─── Available records

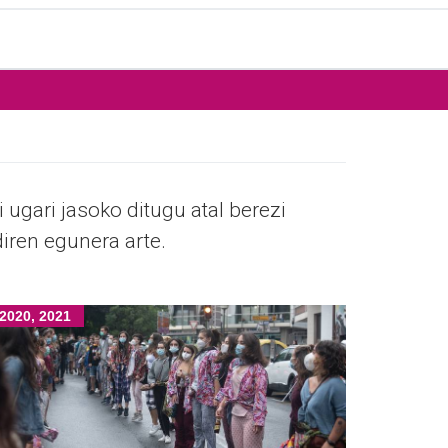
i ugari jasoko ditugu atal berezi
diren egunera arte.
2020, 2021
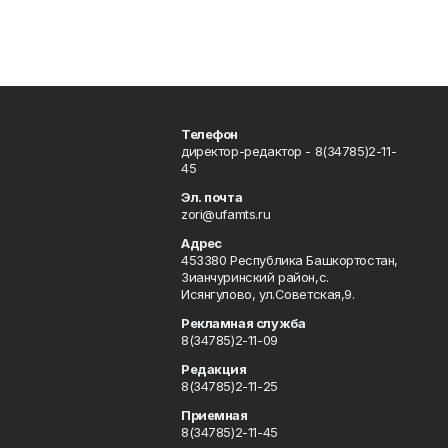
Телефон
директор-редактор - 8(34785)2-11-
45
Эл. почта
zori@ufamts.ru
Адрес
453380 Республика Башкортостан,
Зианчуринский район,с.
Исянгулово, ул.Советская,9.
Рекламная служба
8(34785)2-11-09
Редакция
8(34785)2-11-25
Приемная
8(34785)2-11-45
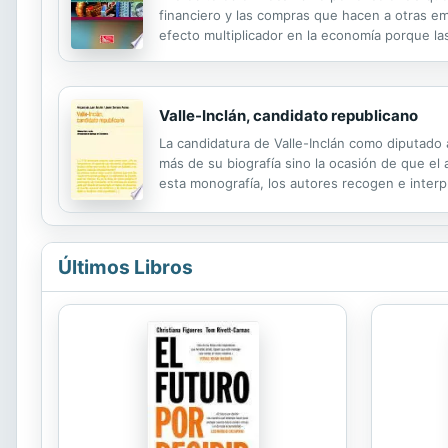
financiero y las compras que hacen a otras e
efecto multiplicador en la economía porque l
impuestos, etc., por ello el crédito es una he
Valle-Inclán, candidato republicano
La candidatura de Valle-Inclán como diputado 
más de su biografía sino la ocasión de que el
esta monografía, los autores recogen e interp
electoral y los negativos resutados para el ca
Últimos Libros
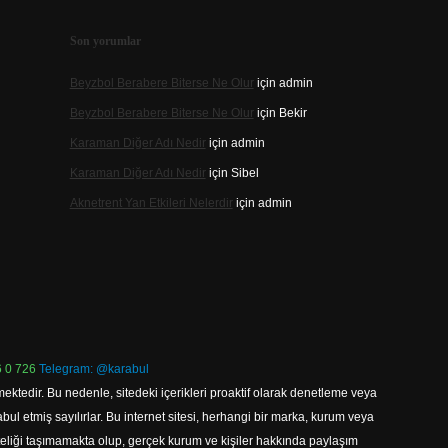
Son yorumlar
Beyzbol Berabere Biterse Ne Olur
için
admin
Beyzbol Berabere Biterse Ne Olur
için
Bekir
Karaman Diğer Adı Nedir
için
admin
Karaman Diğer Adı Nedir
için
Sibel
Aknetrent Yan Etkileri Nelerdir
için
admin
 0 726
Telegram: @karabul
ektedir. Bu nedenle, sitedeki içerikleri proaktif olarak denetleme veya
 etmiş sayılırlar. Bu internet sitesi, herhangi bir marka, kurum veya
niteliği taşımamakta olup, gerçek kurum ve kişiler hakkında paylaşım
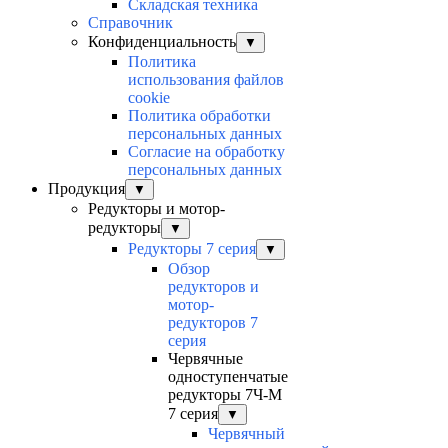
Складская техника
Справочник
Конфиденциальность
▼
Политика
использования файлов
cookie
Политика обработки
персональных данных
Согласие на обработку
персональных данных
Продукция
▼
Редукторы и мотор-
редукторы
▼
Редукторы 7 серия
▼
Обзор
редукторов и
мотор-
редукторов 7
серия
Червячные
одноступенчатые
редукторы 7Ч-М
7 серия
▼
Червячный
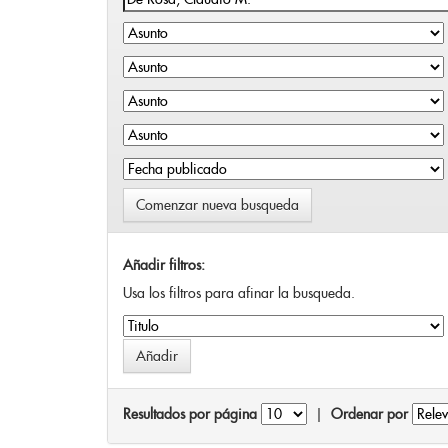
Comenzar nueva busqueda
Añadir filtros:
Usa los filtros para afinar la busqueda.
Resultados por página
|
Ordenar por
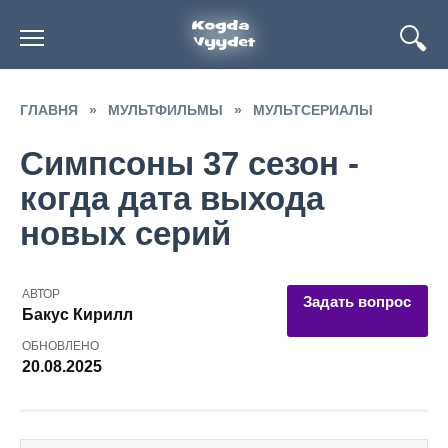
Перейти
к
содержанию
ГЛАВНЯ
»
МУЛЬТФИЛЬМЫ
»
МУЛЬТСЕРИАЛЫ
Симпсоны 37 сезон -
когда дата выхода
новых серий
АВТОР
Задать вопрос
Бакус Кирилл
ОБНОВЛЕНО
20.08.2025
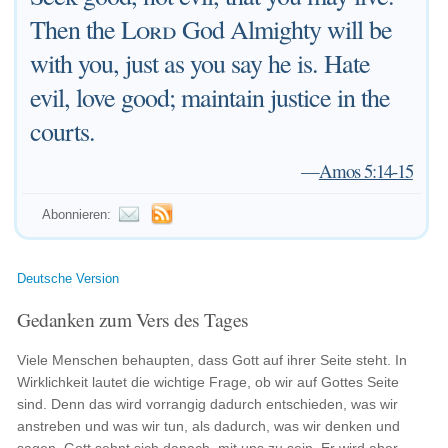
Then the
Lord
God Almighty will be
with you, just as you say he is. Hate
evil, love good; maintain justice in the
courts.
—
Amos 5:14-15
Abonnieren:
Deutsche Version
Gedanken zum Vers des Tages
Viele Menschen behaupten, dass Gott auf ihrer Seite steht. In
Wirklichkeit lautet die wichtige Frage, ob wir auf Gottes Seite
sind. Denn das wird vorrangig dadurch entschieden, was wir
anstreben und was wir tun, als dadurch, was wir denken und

──────

Directive: Among the entries above, how many lines have the string "filtros" in them? Only the number should be given.

Result of this exercise: 2